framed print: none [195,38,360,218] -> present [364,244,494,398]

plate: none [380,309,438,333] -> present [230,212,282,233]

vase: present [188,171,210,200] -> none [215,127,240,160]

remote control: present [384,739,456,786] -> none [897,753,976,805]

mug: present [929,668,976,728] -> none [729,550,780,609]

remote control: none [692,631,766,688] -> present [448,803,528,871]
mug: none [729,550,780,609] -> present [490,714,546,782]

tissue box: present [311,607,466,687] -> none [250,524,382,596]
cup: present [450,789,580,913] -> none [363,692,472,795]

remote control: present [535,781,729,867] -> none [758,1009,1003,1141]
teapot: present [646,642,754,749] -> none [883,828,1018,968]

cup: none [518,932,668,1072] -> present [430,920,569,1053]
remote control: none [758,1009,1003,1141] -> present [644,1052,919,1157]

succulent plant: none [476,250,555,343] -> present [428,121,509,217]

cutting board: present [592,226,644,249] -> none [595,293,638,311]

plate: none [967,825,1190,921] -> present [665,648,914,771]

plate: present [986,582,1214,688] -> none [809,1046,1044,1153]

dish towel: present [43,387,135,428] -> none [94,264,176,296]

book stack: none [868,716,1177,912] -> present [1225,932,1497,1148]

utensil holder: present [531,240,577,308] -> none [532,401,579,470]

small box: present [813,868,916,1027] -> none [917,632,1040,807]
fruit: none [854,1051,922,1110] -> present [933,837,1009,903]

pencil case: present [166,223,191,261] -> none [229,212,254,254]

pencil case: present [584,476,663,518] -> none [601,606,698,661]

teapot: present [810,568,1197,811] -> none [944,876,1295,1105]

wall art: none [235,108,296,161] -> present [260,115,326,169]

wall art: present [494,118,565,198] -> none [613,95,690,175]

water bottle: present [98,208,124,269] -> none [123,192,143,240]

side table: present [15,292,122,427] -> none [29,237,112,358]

■ ■ ■ ■ ■ ■ ■

**EXERCISE DETAILS**. Reproduce every line above containing "wall".

**SOLUTION TO THE PROBLEM**.
wall art: none [235,108,296,161] -> present [260,115,326,169]
wall art: present [494,118,565,198] -> none [613,95,690,175]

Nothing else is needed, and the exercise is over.